[Collected data]
___

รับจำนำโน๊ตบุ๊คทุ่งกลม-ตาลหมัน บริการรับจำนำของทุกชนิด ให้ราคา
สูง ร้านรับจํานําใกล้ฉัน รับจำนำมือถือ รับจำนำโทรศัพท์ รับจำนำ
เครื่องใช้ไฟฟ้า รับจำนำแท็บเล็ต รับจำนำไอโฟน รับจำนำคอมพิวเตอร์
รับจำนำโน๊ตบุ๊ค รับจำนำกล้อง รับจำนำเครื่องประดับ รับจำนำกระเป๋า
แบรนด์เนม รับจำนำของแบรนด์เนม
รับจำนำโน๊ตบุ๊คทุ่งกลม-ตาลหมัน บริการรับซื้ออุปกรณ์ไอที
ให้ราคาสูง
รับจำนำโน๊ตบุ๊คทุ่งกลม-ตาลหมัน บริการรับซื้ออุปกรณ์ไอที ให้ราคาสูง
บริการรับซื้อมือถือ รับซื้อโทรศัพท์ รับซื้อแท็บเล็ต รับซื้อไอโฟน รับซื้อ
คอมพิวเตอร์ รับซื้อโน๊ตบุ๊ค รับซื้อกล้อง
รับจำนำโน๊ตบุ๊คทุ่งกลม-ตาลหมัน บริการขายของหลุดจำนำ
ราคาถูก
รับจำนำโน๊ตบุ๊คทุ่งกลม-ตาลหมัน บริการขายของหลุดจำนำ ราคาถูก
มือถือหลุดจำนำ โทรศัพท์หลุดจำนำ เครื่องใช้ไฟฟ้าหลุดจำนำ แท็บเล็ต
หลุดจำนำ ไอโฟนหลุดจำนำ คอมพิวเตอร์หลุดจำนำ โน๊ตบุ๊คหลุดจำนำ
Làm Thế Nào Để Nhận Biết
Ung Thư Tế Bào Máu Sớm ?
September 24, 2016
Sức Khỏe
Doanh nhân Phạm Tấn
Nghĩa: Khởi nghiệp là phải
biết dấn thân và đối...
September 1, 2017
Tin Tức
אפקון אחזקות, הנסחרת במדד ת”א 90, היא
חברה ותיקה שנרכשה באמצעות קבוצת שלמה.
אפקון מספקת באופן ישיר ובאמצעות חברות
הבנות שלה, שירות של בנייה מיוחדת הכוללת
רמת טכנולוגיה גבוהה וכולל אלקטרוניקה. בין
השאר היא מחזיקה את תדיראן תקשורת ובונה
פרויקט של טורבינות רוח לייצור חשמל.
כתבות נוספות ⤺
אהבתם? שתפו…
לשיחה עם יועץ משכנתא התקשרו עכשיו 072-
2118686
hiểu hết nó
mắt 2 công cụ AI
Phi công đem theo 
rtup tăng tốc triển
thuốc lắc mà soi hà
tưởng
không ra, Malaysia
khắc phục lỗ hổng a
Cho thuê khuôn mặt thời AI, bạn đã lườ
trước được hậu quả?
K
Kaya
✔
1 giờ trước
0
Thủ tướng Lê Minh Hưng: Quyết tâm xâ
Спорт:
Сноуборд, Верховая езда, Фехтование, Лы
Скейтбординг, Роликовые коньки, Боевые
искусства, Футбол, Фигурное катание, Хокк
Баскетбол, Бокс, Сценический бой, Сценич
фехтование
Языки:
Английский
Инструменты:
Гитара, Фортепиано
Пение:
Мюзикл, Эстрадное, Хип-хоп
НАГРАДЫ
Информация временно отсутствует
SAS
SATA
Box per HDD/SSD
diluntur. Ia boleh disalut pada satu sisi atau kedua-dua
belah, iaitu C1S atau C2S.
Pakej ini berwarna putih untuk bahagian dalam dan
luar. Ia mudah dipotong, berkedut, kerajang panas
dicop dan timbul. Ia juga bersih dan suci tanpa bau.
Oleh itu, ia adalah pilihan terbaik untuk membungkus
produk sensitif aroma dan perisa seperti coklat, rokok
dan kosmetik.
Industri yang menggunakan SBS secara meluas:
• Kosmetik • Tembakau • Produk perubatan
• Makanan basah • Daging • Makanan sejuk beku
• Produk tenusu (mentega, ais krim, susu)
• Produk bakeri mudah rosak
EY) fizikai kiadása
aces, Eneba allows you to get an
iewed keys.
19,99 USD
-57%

___

## Task
Select every line of the records holding the string "บจำนำโน".

## Finished task
รับจำนำโน๊ตบุ๊คทุ่งกลม-ตาลหมัน บริการรับจำนำของทุกชนิด ให้ราคา
รับจำนำโน๊ตบุ๊ค รับจำนำกล้อง รับจำนำเครื่องประดับ รับจำนำกระเป๋า
รับจำนำโน๊ตบุ๊คทุ่งกลม-ตาลหมัน บริการรับซื้ออุปกรณ์ไอที
รับจำนำโน๊ตบุ๊คทุ่งกลม-ตาลหมัน บริการรับซื้ออุปกรณ์ไอที ให้ราคาสูง
รับจำนำโน๊ตบุ๊คทุ่งกลม-ตาลหมัน บริการขายของหลุดจำนำ
รับจำนำโน๊ตบุ๊คทุ่งกลม-ตาลหมัน บริการขายของหลุดจำนำ ราคาถูก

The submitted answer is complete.